Marcurell, el protagonista, ha trabajado toda su vida para amasar, con enredos y abusos, una fortuna para su único hijo Johan. Cuando descubre que no es su hijo, sino el de un conde arruinado a quien su mujer se entregó disgustada por la fealdad física de su marido, su reacción es brutalmente violenta. Pero pronto se da cuenta de la realidad, se ve realmente tal cual es: vulgar, ávido, sólo preocupado por la lucha y la ganancia; y el sentido de su vida y de su trabajo queda destruido. Su único sostén es en adelante verse comprendido por la esposa del conde, una mujer grácil y delicada, también víctima de la traición conyugal.
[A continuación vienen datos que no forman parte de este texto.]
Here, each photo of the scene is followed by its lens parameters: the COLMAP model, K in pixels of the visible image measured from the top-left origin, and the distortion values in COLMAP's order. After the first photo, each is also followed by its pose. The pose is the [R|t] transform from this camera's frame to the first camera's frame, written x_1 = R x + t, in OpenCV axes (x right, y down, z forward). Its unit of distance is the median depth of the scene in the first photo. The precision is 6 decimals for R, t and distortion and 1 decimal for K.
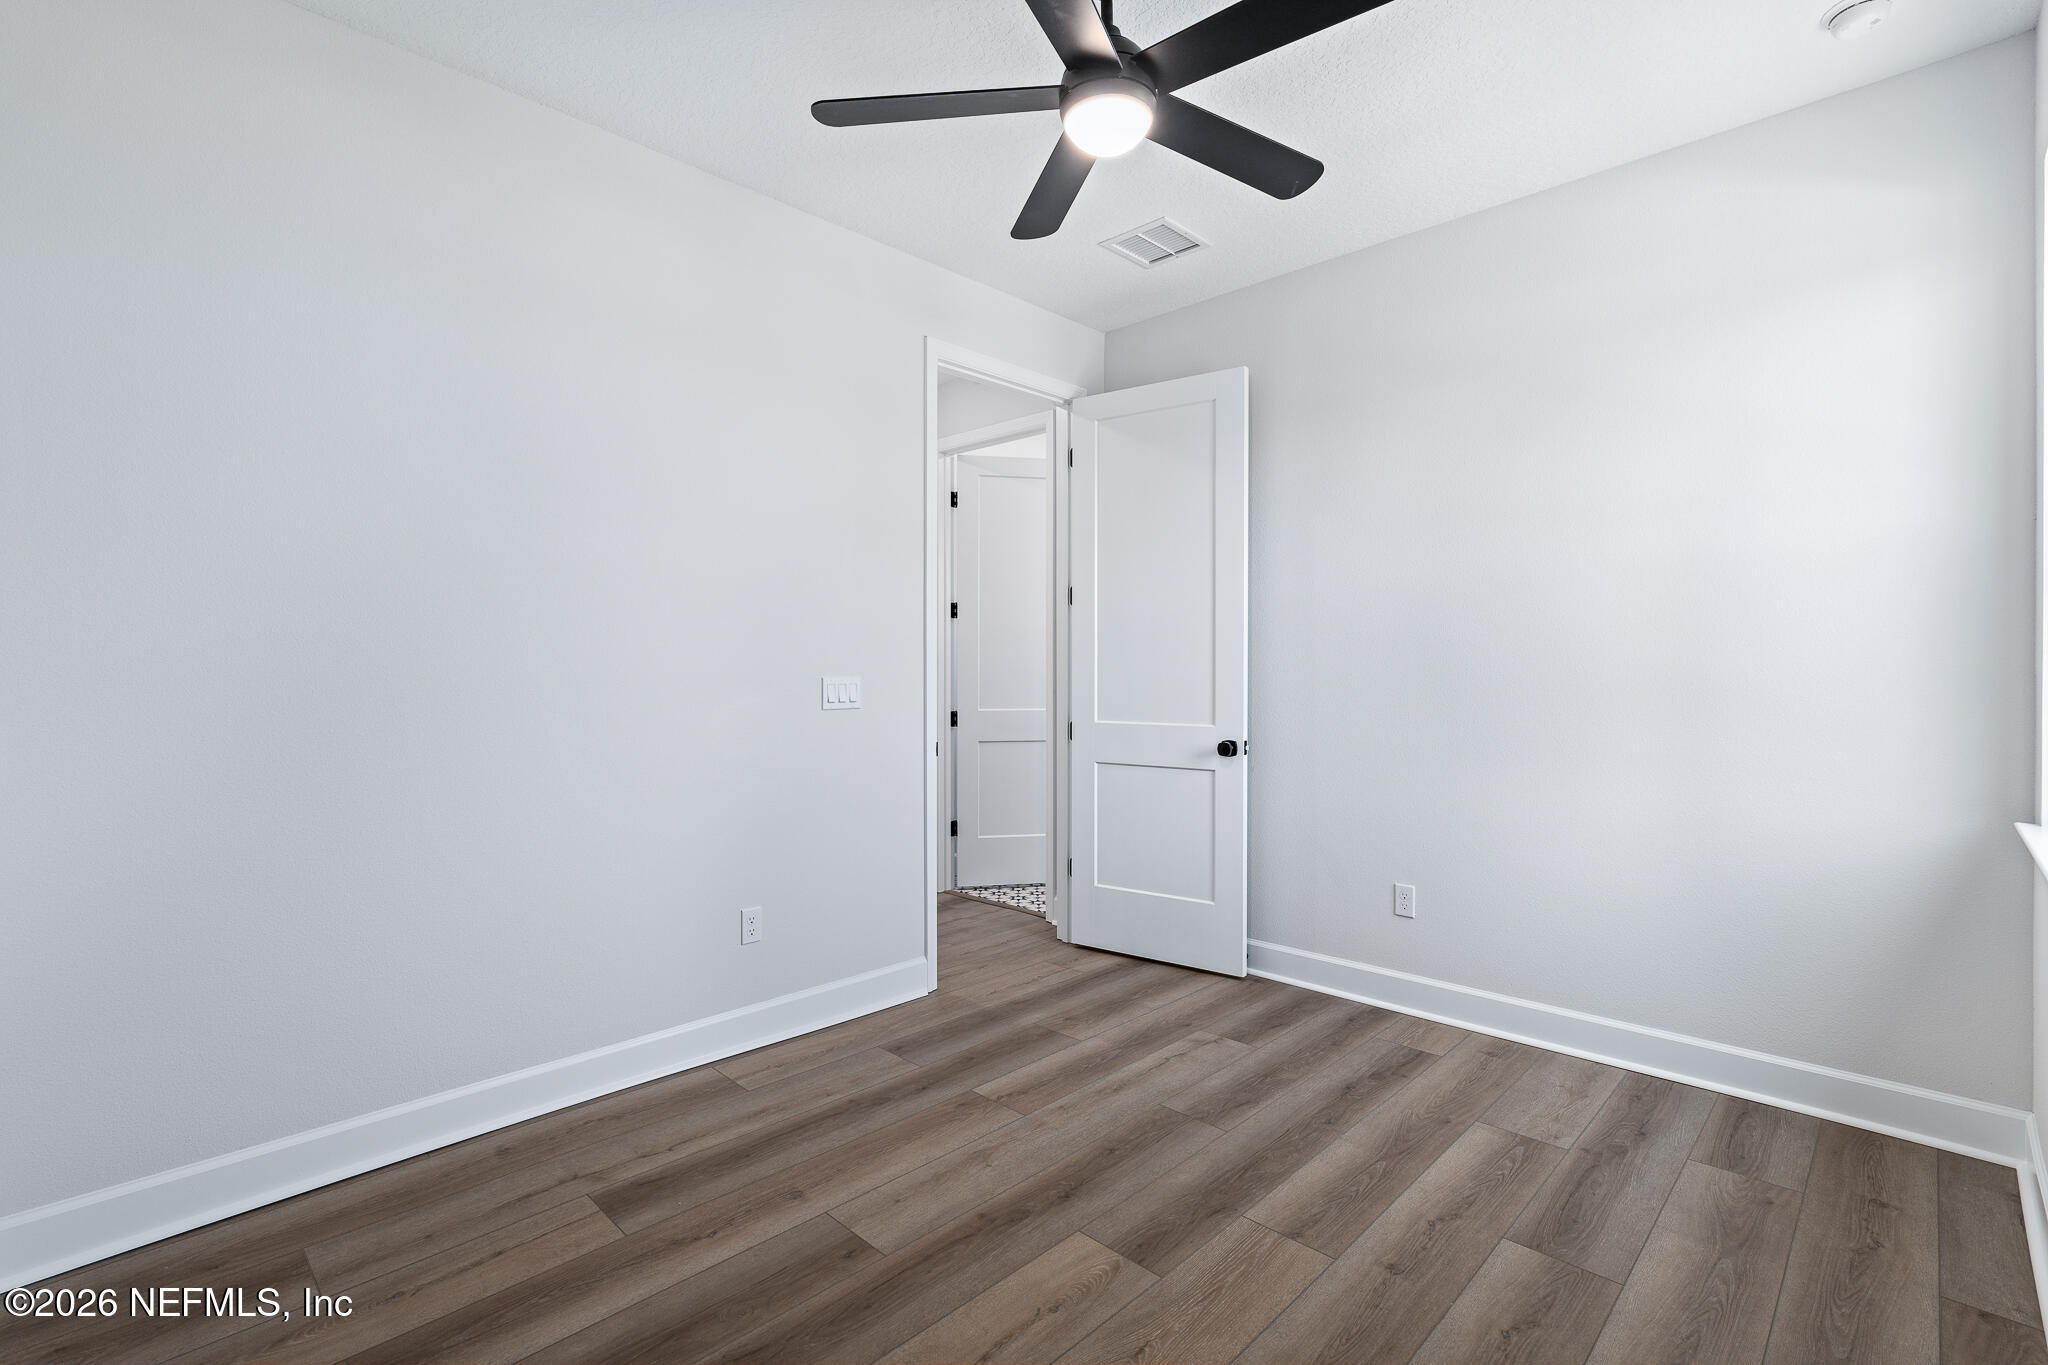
lens RADIAL K [[919.3, 0, 1023.7], [0, 919.3, 677.1], [0, 0, 1]] dist [-0.008320, 0.004058]
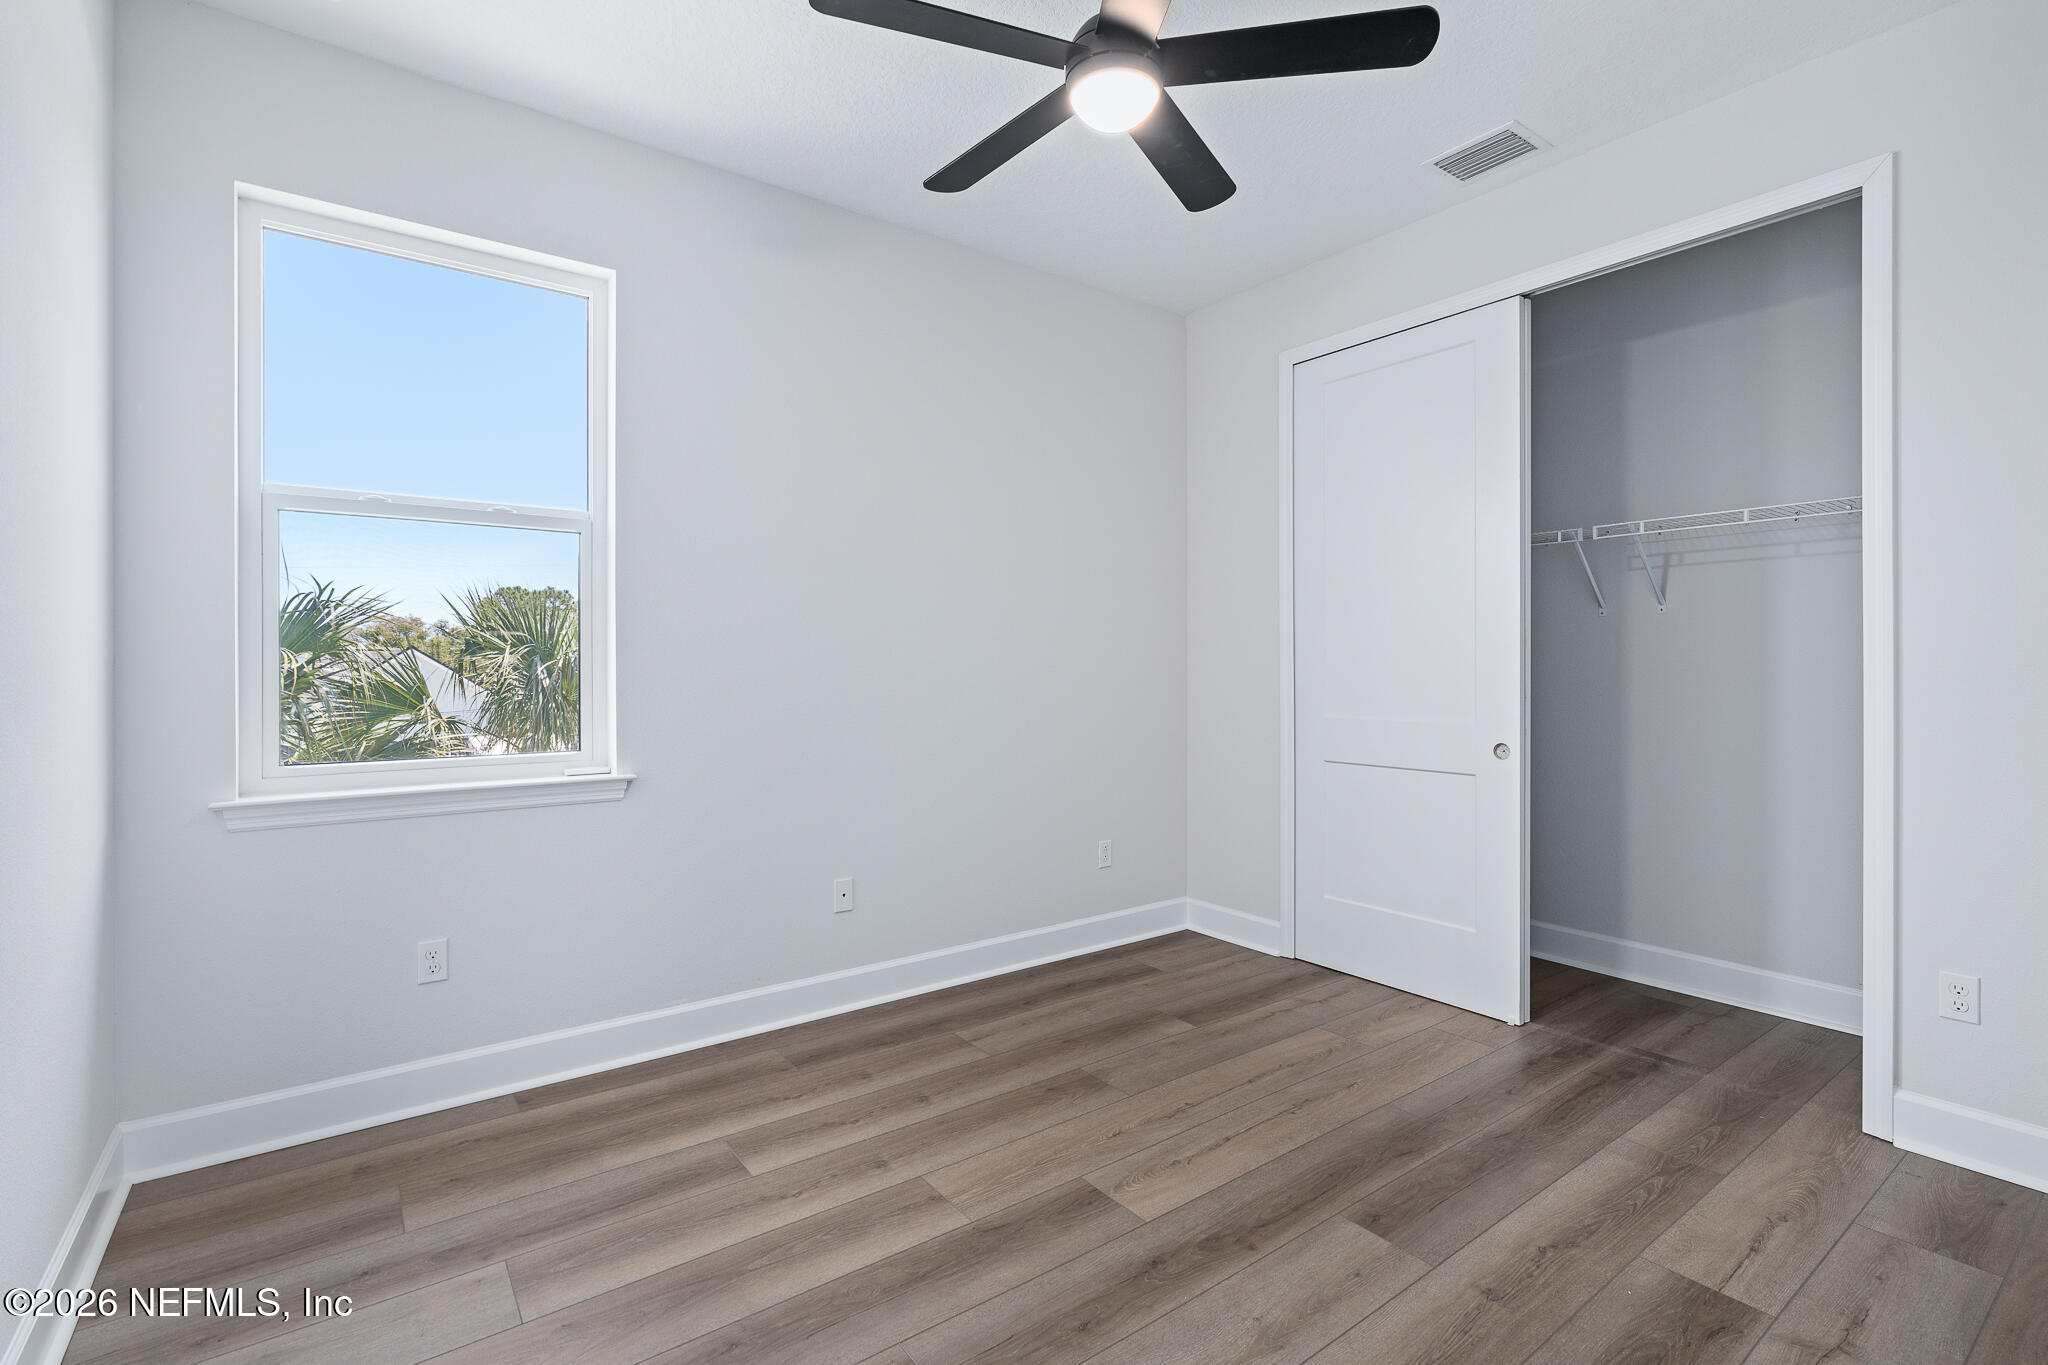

Pero cierto día, en la escuela, el hijo de la condesa, discutiendo con Johan, ofende a Marcurell llamándole viejo usurero y Johan se inclina decididamente del lado de su padre putativo, rebelándose ante la injuria y defendiéndole con ardor. El viejo se siente entonces renacer y comprende que el amor de su hijo es más sólido e importante que cualquier vínculo de sangre.
La novela, adaptada a comedia con el mismo título (1929), tuvo un gran éxito, similar al obtenido por el mismo autor con su otra comedia, El premio Nobel (v.). La novela, rica en invención, sorpresas y tipos, y también humanamente conmovedora, es una de las obras más notables de la literatura sueca contemporánea.